Emails claiming “your Office 365 account is about to be deleted” are fraudulent. They immediately ask you to pay your invoice and of course, the college provides these accounts to you out of the college budget. You are not expected to pay for these accounts. The email looks official and even the sending address looks legitimate, but the links do not go to Microsoft.

Please report these emails using the “Report Email as Phishing” button.

If you have received one of these emails and clicked on any of the links, please contact computing@berry.edu.

“Urgent Action Required” Emails are Fraudulent

Many users are receiving emails with the subject of “Urgent Action Required”. These emails are fraudulent. The content of the email suggests there is a problem with their account and incoming emails will be “placed on hold”. Various methods are used to convince the user the email is valid. A green banner in the body of the email says “From Microsoft Office365” and in a large font before the main text it says “Berry Account Service”, which is never a term used by OIT. Oddly, the email address is partially obscured with asterisks, but the first two letters are left exposed.

Some emails are poorly crafted, as the button which says “Review Your Recent Activity” which should be a link, is not, but the “Berry Account Service” and the partially obscured email are.

Please report these emails using the “Report Email as Phishing” button.

Employee Audit/Review Emails are Fraudulent

The end of the year saw a rash of fraudulent emails arrive on campus suggesting that an employee review or audit document was attached to them.
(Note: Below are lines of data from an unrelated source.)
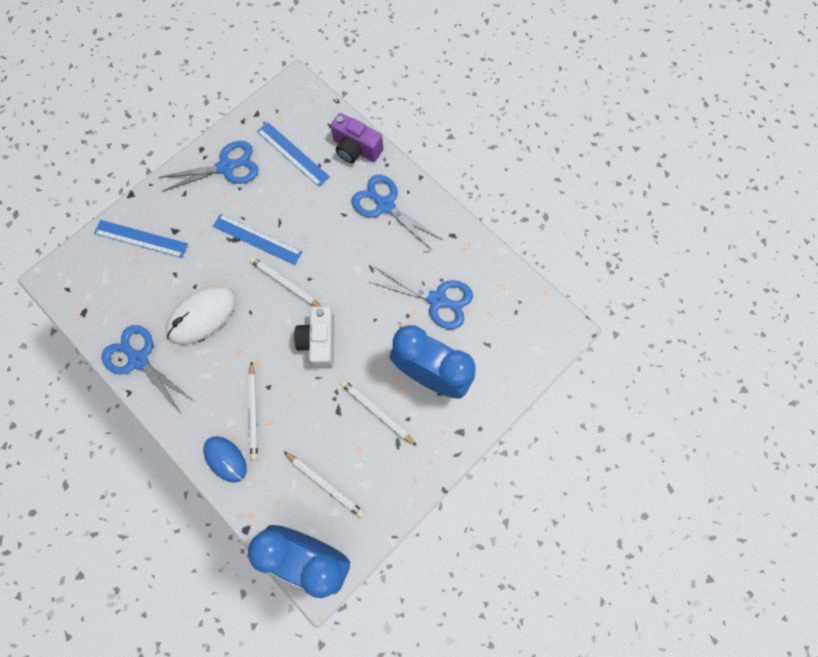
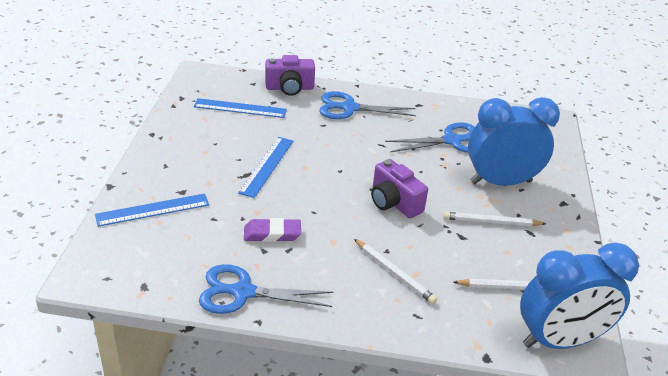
camera: 40 degrees left, 35 degrees down
blue scissors [158,141,259,192] -> none
white mouse [166,286,236,345] -> purple eraser [244,218,301,242]
blue mouse [203,436,247,483] -> none
blue ruler [213,214,302,265] -> blue ruler turned 60 degrees counterclockwise [238,137,293,198]
white pencil [249,257,321,307] -> none
white camera [294,306,334,368] -> purple camera [371,159,428,218]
The subjects varied from “Employee Audits” to “Employee Review” to “Employee Performance Appraisal”. These are fraudulent and the attachments are either malware infected documents or are in reality links to malicious websites. The college will never send an employee review document via email. All such documents are accessed via the EAD Toolbox on VikingWeb.

Please report these emails using the “Report Email as Phishing” button.